The sales funnel visually describes the sales process from initial contact to final sale. It uses the metaphor of a leaky funnel, into which a seller can “drop” sales opportunities. At some point, sales opportunities are removed from the funnel because potential customers become uninterested or you determine their lack of fit.
The stages of a sales process refer to a potential customer’s degree of readiness to commit to a deal (from the seller’s perspective). Or put in a different way, readiness may be seen as the probability of the sale taking place.
As a sales opportunity moves down the funnel, time to closing decreases and the probability of the sale occurring increases. The sales funnel metaphor enables you to analyze and manage a portfolio of sales opportunities.
Mechanics of the sales funnel
In the process of pursuing a sales opportunity, you essentially work to remove barriers to the sale. When you remove a barrier, the opportunity moves to the next stage. Barriers include uncertainty about your product’s fit and value, lack of budget or the customer’s buying process.
As you gain experience in working with customers and sales processes, you can create your own version of the sales funnel, complete with specific steps and actions to move prospects from stage to stage. What we have described here can act as a starting point or template.

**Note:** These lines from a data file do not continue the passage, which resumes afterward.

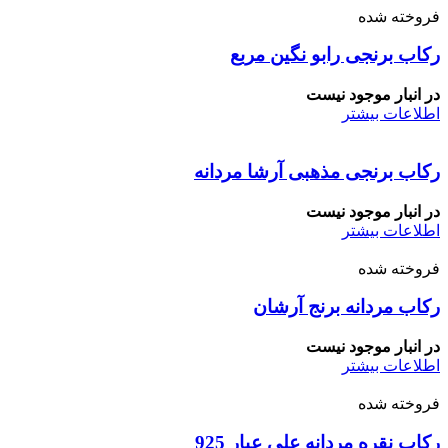
فروخته شده
رکاب برنجی رابو نگین مربع
در انبار موجود نیست
اطلاعات بیشتر
رکاب برنجی مذهبی آرشا مردانه
در انبار موجود نیست
اطلاعات بیشتر
فروخته شده
رکاب مردانه برنج آرشان
در انبار موجود نیست
اطلاعات بیشتر
فروخته شده
رکاب نقره مردانه علی عیار 925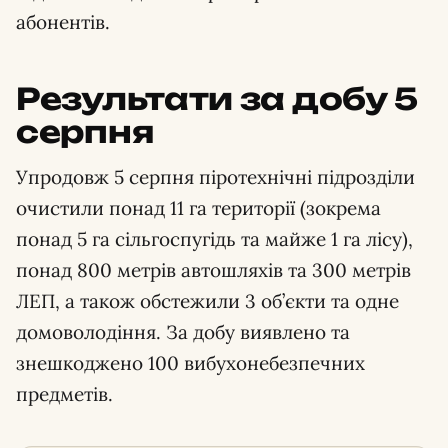
абонентів.
Результати за добу 5
серпня
Упродовж 5 серпня піротехнічні підрозділи
очистили понад 11 га території (зокрема
понад 5 га сільгоспугідь та майже 1 га лісу),
понад 800 метрів автошляхів та 300 метрів
ЛЕП, а також обстежили 3 об’єкти та одне
домоволодіння. За добу виявлено та
знешкоджено 100 вибухонебезпечних
предметів.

Stages in the sales funnel
Lead (Suspect): A lead (also known as a suspect) is someone you have not spoken to. But if a lead appears similar in profile to your target customer, you may decide that they are worth pursuing. Track your most fruitful sources of leads (that is, leads that become customers).

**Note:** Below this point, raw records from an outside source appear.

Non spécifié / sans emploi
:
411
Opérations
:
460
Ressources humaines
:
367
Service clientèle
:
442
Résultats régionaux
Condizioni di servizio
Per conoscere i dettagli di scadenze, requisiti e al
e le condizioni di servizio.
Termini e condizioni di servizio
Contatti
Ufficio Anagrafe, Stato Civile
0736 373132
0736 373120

Prospect: A prospect has confirmed interest in your offering. You have had a conversation, provided the person with information about what you do, and both of you have agreed to a next step in the sales process.
Qualified prospect: Qualification is the most critical and demanding stage of the sales funnel. In the qualification process, you verify that the prospect has a need for your product, that the prospect sees value in your offering, that there is sufficient budget for a deal, that you have access to the decision-maker, and that there is an agreed-upon timeline for the sales process. The qualification process can be complex and lengthy, and can be managed with a Sales Call Talk Track and stakeholder management chart.
Committed: Ideally, you want to close the deal when all red flags have been dealt with. In reality, most deals close while critical red flags still exist. At this point, you have provided the customer with a proposal that outlines key contractual terms. When a customer has agreed to move forward with a deal, they are “committed” (also known as “verbal commitment” or “verbal”). What remains is to work out the details of the contract, delivery and payment, all of which have the potential to“undo” the commitment. The commitment may be offered contingent upon certain terms being met.
Transacted: A sale has transpired when a contract is signed by both parties. From a salesperson’s perspective, the fulfillment of the contract is the responsibility of other parts of the organization, and the salesperson can now focus on the next opportunity. In the case of early-stage start-ups, however, frequently the person that sells is also involved in fulfilling the contract. A signed contract can be booked as revenue from an accounting perspective.
The leaky funnel
If a sales opportunity does not move down the funnel, the sale will not happen and the opportunity should be removed, hence the “leaky” funnel. A leaky funnel is not necessarily bad; as a salesperson, you want to focus on opportunities that are likely to yield results. It is the nature of sales to have to remove an opportunity from your funnel. It does not mean that you will not sell to that account (a positive action by the customer can put them back into the funnel), but for the time being, you should centre your attention on opportunities that remain in the funnel.